Antalya Kaleiçi Selçuk Mahallesi Mektep Sokak’ta, Ahî Kızı Mescidi’nin batısında bulunan Ahî Kızı Türbesi’ni ziyâret edip, mübârek ruhlarına Fâtiha okuduk. Ziyâret esnâsında gördüklerimiz karşısında ise şoka girdik. Neden mi? Anlatalım!
Türbenin güneyinde sokak üzerinde yer alan ve üzerinde “AHÎ KIZI TÜRBESİ” yazan dış kapıdan girince bizi tuvaletler! karşıladı. Evet, yanlış yazmadım tuvaletler karşıladı. Birkaç adım sonra tuvaletlerin kuzeyinde yer alan ve kapısı zor açılan Ahî Kızı Türbesi’ne vâsıl olduk ve içeriye girdik.
İslam’da kabir ziyâret edebinin tarifi, kabrin ayak ucu tarafından girilmesi, kıble yönünden göğüs hizâsına gelip selam verilmesi ve duâ okunması şeklindedir. Biz kabrin kuzey kısmındaki, kabir sahibinin arka tarafından açılmış kapıdan girdik. Kıble tarafında göğüs hizâsına yönelmek istediğimizde, kıble tarafı cephesinin kabirle birleştirilerek tamamen duvarla örüldüğünü ve oraya girmenin imkânsız olduğunu gördük. Ayak tarafına geçelim, sırt tarafından ziyâret ve selâm vermek edebe uygun değildir diye düşündüğümüzde, ayak tarafının da duvarla birleştirilip örülmüş ve girmenin imkânsız olduğuna şâhit olduk.

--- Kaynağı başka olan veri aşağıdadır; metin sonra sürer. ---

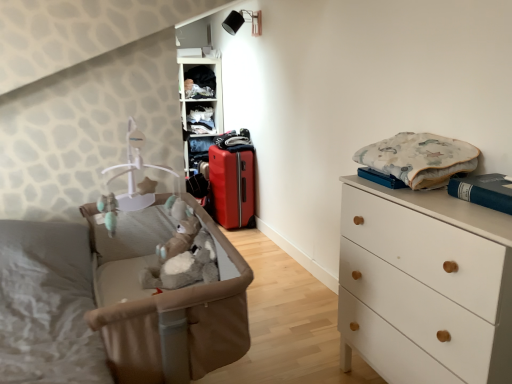
What do you see at coordinates (200, 118) in the screenshot? I see `matte plastic shelves at upper center, which is the second shelf from bottom to top` at bounding box center [200, 118].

Ahî Kızı Zâviyesi ve Medresesi’nden günümüze herhangi bir eserin dahi kalmadığı, geriye kalan 5-6 m2’lik bir alanda ise, Ahî Kızı’nın sırt tarafında kalakaldık. Duamızı yapmak için oturduğumuzda, bizi bir fâcia daha bekliyormuş meğer. Müslümanlar cenazelerini kabre koyarken, yüzleri kıbleye doğru gelsin diye cenazenin sol alt tarafına biraz toprak koyarak yükseltirler. Böylelikle cenazenin yüzü kıble tarafına doğru olur. Ahî Kızı’nın mezar taşlarına baktığımızda baş tarafı ile ayak tarafı değiştirilmiş, mezar taşları ters şekilde yerleştirilmişti.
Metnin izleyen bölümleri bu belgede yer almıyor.